Литмир - Электронная Библиотека
Содержание  
A
A

Напрасно просила Лю-Ли! Дочь воеводы была глуха к ее мольбам, хотя ей от души хотелось видеть свою избавительницу счастливой. Недоуменно пожав плечами, девушка сказала:

— Нет, милая белочка, не пущу я тебя в лес. Там нет ни дорогих сластей, ни мягкой пуховой постели… Сейчас тебе тоскливо, но пройдет время, и ты привыкнешь к новой жизни…

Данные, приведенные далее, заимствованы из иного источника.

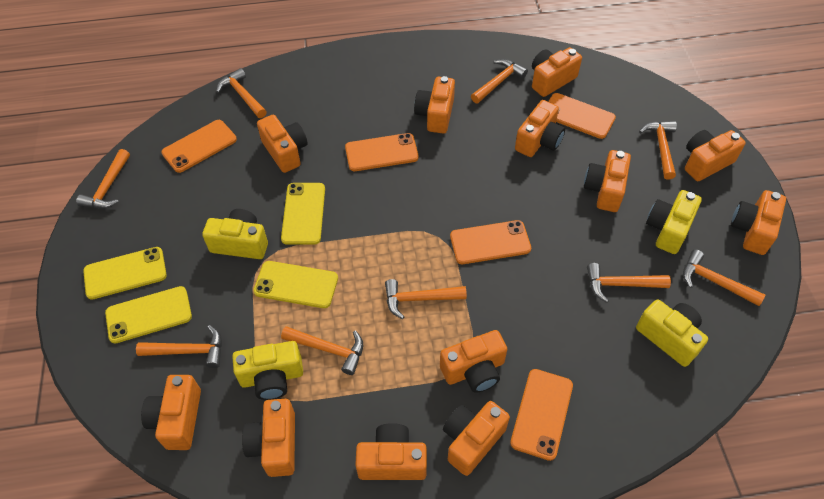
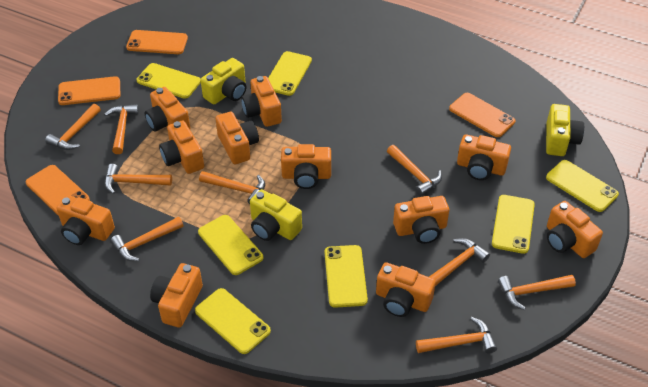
orange camera: [141,375,201,450] [242,399,295,477] [257,115,308,173] [355,423,427,480] [414,76,455,134] [440,330,507,393] [443,401,510,476] [515,100,565,157] [532,47,582,97] [584,150,631,212] [685,130,746,181] [731,190,786,255] = 12 -> [57,195,115,245] [145,87,190,131] [150,263,203,328] [159,120,204,174] [216,112,259,164] [241,76,282,127] [281,144,331,189] [376,263,436,317] [393,196,449,244] [457,134,511,180] [547,201,603,258] = 11
orange phone: [161,120,237,173] [345,133,419,171] [450,220,531,264] [510,369,573,461] [548,93,616,139] = 5 -> [26,165,90,216] [58,76,121,105] [126,30,188,54] [449,93,515,137] = 4
yellow camera: [202,209,268,259] [232,341,303,400] [636,299,708,367] [646,190,702,254] = 4 -> [201,58,246,104] [250,189,302,241] [546,104,584,156] = 3
yellow phone: [83,247,167,300] [105,286,192,344] [253,261,338,308] [281,183,325,245] = 4 -> [136,63,201,99] [195,288,271,354] [198,215,263,275] [268,51,312,96] [325,245,368,308] [492,195,535,254] [546,160,619,212] = 7

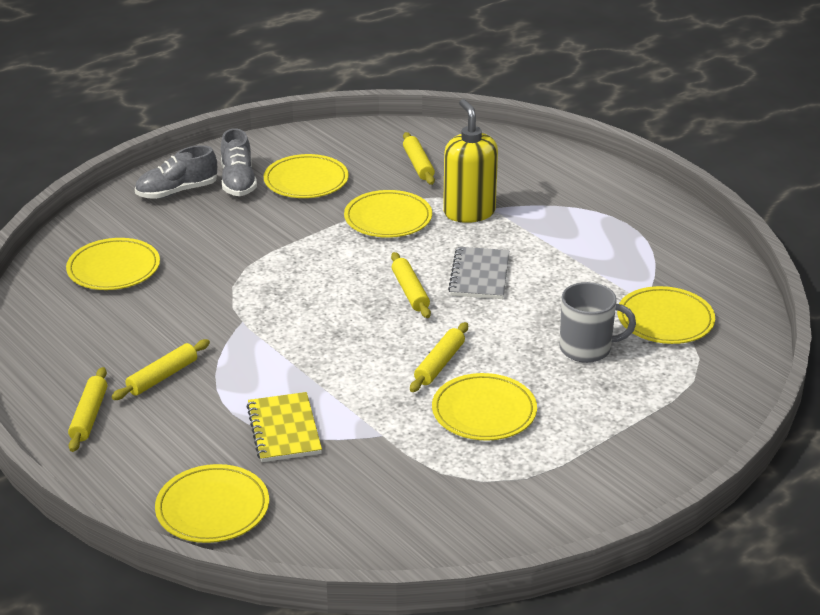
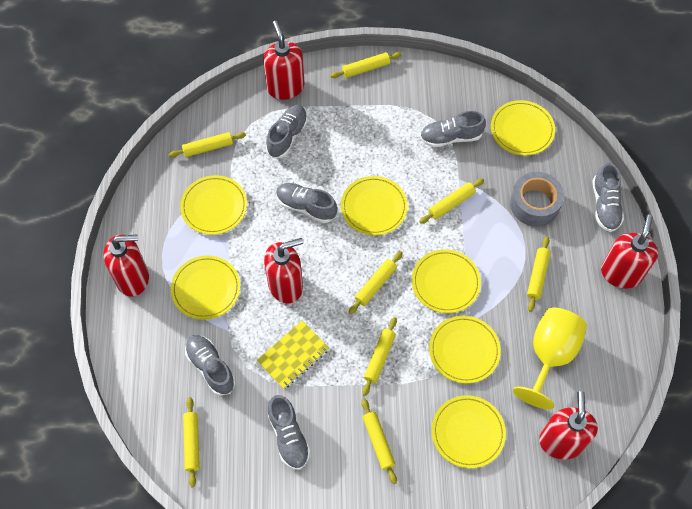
grey mug: [560,282,636,363] = 1 -> none = 0
grey notebook: [448,247,509,299] = 1 -> none = 0
grey shoe: [135,145,217,199] [221,128,257,196] = 2 -> [185,335,235,396] [266,105,308,158] [267,395,311,470] [276,183,337,223] [420,111,486,147] [592,163,624,232] = 6
grey tape: none = 0 -> [510,172,564,226] = 1
red soap dispenser: none = 0 -> [103,234,149,296] [263,21,305,100] [264,238,303,303] [539,391,598,459] [601,214,658,289] = 5
yellow goblet: none = 0 -> [513,308,587,409] = 1
yellow plate: [66,238,160,290] [155,464,269,543] [264,154,349,198] [344,190,432,238] [432,373,537,441] [617,286,715,344] = 6 -> [171,256,240,320] [180,175,247,235] [341,176,408,235] [412,249,481,313] [429,316,501,384] [431,395,506,468] [491,100,555,155] = 7
yellow rolling pin: [68,367,107,452] [112,339,210,400] [391,252,431,318] [403,132,435,185] [410,322,468,392] = 5 -> [169,132,246,157] [183,397,200,487] [330,52,402,78] [349,251,403,314] [361,398,397,484] [362,317,397,396] [419,178,484,224] [527,236,551,312] = 8
yellow soap dispenser: [443,99,498,223] = 1 -> none = 0

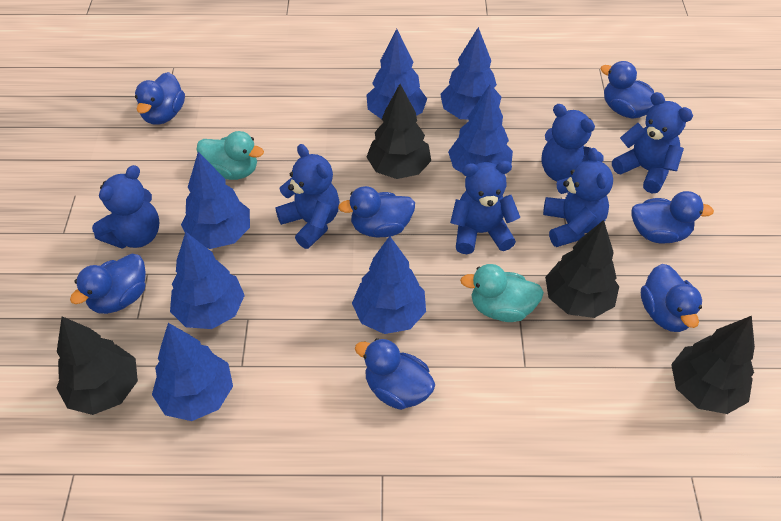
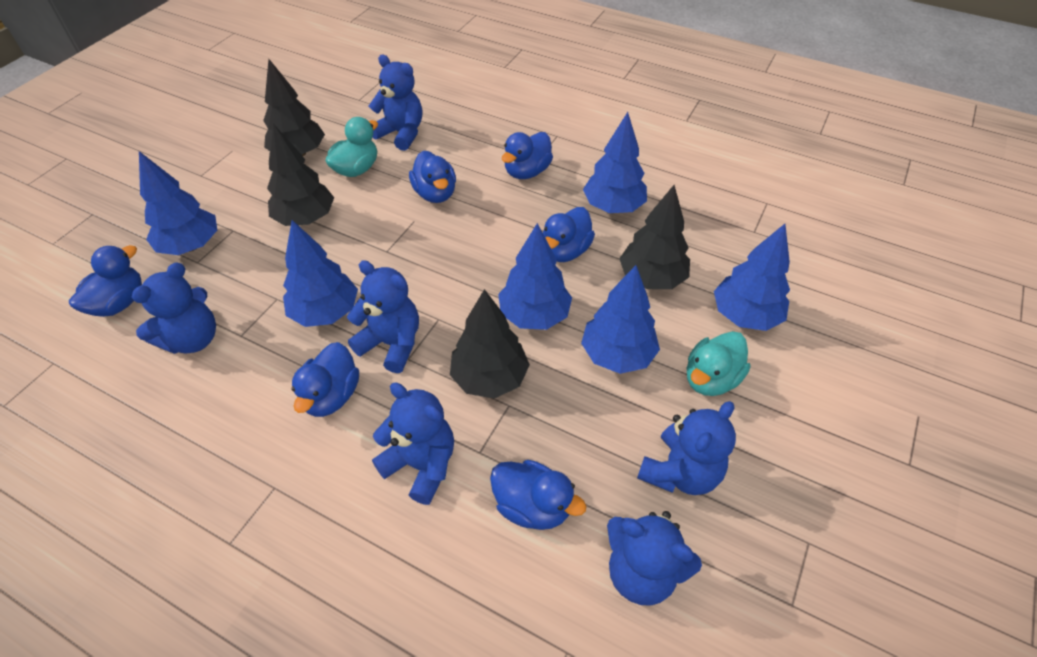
blue duck: [70,254,146,314] [135,72,185,125] [338,186,415,238] [355,338,435,410] [600,61,654,119] [631,191,714,244] [641,264,702,332] = 7 -> [69,245,142,317] [292,342,359,417] [409,151,456,203] [490,460,586,530] [502,132,553,179] [543,207,595,262] = 6
blue tree: [152,323,233,421] [170,232,245,329] [181,152,250,249] [352,236,426,334] [366,29,427,119] [440,27,501,119] [448,85,513,173] = 7 -> [139,151,217,255] [283,220,358,327] [498,223,572,330] [581,265,660,374] [583,112,647,213] [714,224,790,331] = 6

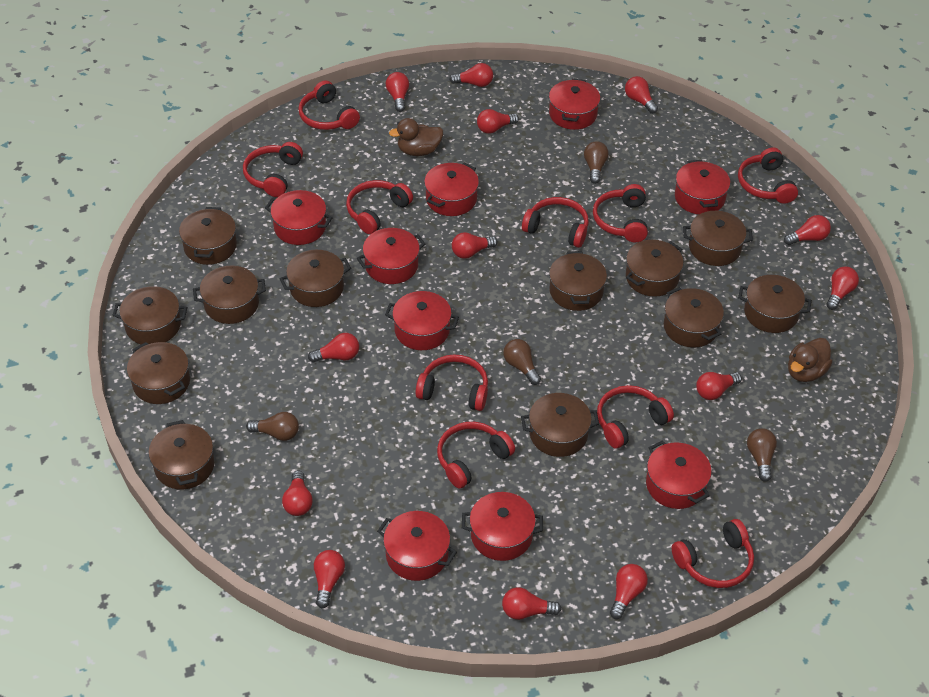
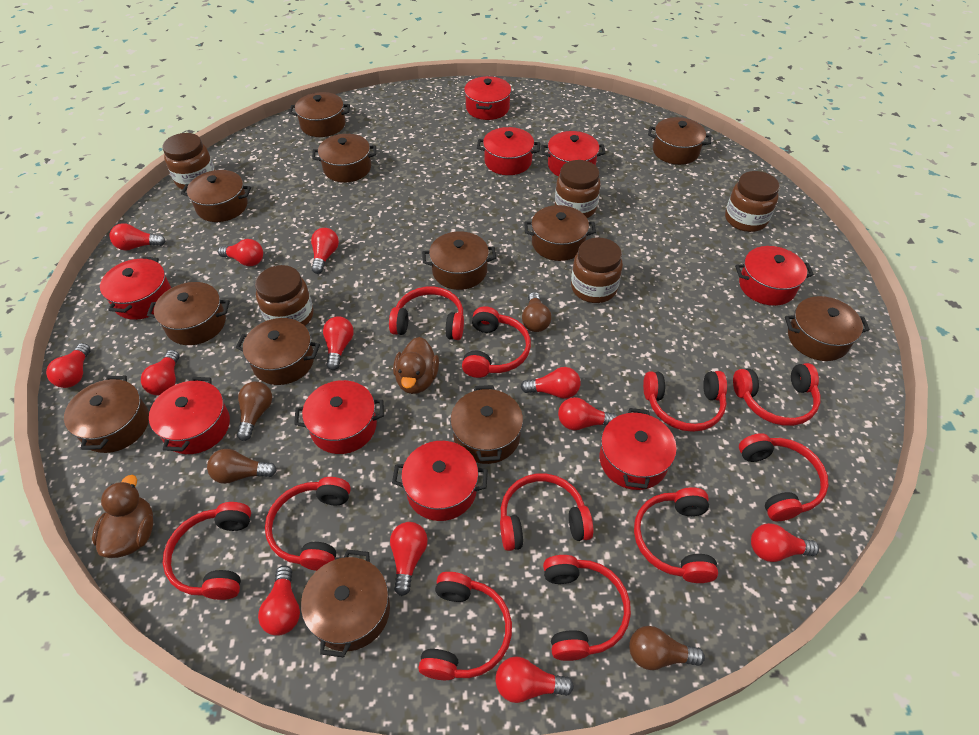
brown jar: none = 0 -> [162,133,215,191] [255,265,314,326] [555,160,601,218] [571,238,623,303] [725,171,780,232] = 5
red headphones: [243,142,303,197] [298,80,360,130] [346,180,413,234] [415,354,488,411] [437,422,515,489] [522,197,589,248] [593,184,648,242] [597,385,674,449] [671,519,754,588] [738,148,798,204] = 10 -> [163,502,251,600] [265,477,351,571] [389,287,464,340] [418,572,512,680] [462,306,531,378] [500,474,593,551] [543,555,631,661] [634,487,718,583] [643,371,727,432] [733,363,820,426] [739,433,829,521] = 11
red light bulb: [282,470,313,516] [308,333,359,362] [314,550,345,608] [386,72,409,112] [449,63,493,87] [452,232,498,259] [477,109,519,134] [502,587,561,620] [610,564,648,619] [625,76,658,114] [696,372,742,400] [784,215,831,245] [826,267,859,310] = 13 -> [46,343,91,388] [109,223,165,250] [141,350,179,395] [218,239,263,266] [258,565,300,636] [311,228,339,274] [323,316,354,370] [390,522,428,596] [495,656,574,703] [521,367,581,399] [558,397,617,430] [751,523,819,562] = 12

Лю-Ли ничего не сказала, только тяжело вздохнула. Свернулась клубочком в углу золотой клетки, закрыла глаза и тут же мысленно перенеслась в свой родной лес, услышала привольный щебет птиц, порхающих с ветки на ветку. Две горючие слезинки упали на шелковую постель… Две слезинки, до которых никому не было дела…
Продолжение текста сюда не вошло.